Are Marvel superheroes myths or content?
For me, the greatest problem with the idea of superheroes as "modern mythology" is that myths belong to the public, while these characters do not. When Stan Lee and Jack Kirby incorporated Thor into the Marvel Comics universe back in 1962, they privatized a legend. Disney's ownership of Marvel takes that a step further. These comics are longer scrappy pulp in a niche medium; they're the fuel of the greatest corporate movie machine on Earth, so all edges must be sanded off lest you alienate just one consumer.
It's a content factory, and as Ewing (via one of Agger's taunts to Thor) brilliantly observes in "Immortal Thor" #9, that word carries a double meaning: "Art. I never liked that world. I prefer 'content.' It's the unit of product to be sold ... and the feeling you're selling with it. In such an anxious world, who doesn't want to be content?"
While superhero comics are printed to ensure money prints alongside them, myths were told and spread to explain the world around us. The Greek story of Persephone and Hades "explains" the changing of the seasons.
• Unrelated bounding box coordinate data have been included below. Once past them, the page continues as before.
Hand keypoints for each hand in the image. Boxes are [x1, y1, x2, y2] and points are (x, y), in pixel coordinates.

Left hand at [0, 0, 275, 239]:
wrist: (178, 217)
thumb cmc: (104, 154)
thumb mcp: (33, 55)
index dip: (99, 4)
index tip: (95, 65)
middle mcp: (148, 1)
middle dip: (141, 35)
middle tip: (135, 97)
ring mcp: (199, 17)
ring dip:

Even today, when something bad happens in a faithful person's life, they assuage the pain with the chant that it's all part of God's plan.
What do superheroes explain? How do they help us make sense of our world, aside from instilling young boys with power fantasies? Ewing and "Immortal Thor" offer an answer by incorporating the machinery and effects of comics publication into narrative. Superheroes are less an evolution of myths, and more like the bread and circuses of ancient Rome. It's marvelous how violent entertainment can make us all so content.
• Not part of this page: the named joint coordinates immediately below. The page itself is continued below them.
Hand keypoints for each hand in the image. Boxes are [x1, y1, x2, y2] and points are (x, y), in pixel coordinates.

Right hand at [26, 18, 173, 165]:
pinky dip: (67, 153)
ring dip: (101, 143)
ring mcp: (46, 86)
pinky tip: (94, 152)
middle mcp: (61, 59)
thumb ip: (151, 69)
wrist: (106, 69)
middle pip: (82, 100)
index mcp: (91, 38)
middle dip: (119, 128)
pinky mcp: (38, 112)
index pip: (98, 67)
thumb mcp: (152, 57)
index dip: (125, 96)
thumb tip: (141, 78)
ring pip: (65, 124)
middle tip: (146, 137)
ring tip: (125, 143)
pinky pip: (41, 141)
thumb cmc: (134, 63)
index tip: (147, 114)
How to be worthy of the power of Thor
But can "Immortal Thor" escape that it, too, is a Marvel Comic? Dario Agger is obviously a villain, and representative of real people that Ewing clearly can't stand, but does "Roxxon Presents: Thor" inadvertently give voice to that which it's critiquing? When Agger claims that self-parody is an effective weapon for a brand, that applies too to Marvel itself allowing the criticism of its storytelling to be the backbone of "Immortal Thor." Agger's monologue might as well be Disney speaking to the reader.
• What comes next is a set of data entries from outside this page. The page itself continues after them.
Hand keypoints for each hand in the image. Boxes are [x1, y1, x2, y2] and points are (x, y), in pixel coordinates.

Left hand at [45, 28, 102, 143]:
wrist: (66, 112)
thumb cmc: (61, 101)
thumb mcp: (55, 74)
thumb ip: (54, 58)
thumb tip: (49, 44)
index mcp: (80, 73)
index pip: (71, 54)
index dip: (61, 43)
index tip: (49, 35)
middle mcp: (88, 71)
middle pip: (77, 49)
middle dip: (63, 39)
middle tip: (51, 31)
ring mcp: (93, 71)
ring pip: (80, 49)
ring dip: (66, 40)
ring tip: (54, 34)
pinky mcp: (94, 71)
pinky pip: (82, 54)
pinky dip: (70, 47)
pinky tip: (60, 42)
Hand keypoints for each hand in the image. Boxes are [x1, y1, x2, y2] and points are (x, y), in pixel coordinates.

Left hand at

Ewing is kindred to Agger, using comic publishing as a vehicle for his worldview (even if those worldviews have nothing in common). Still, the high quality of his writing has one primary effect: incentivizing people to buy more Marvel comics, giving more money to the brand and its Mouse-eared parent company. It doesn't matter if their product disparages them, just as long as the cash flows.
Thor has been around far longer than Marvel Comics, and he'll be around after history washes away these comics. But in every form, he's only fictional, and while fiction holds power over our minds, that's all the power it has. No hammer-wielding Thunder God is coming to save you, but maybe he can inspire you to save yourself.
"Immortal Thor" #12 publishes on June 19, 2024.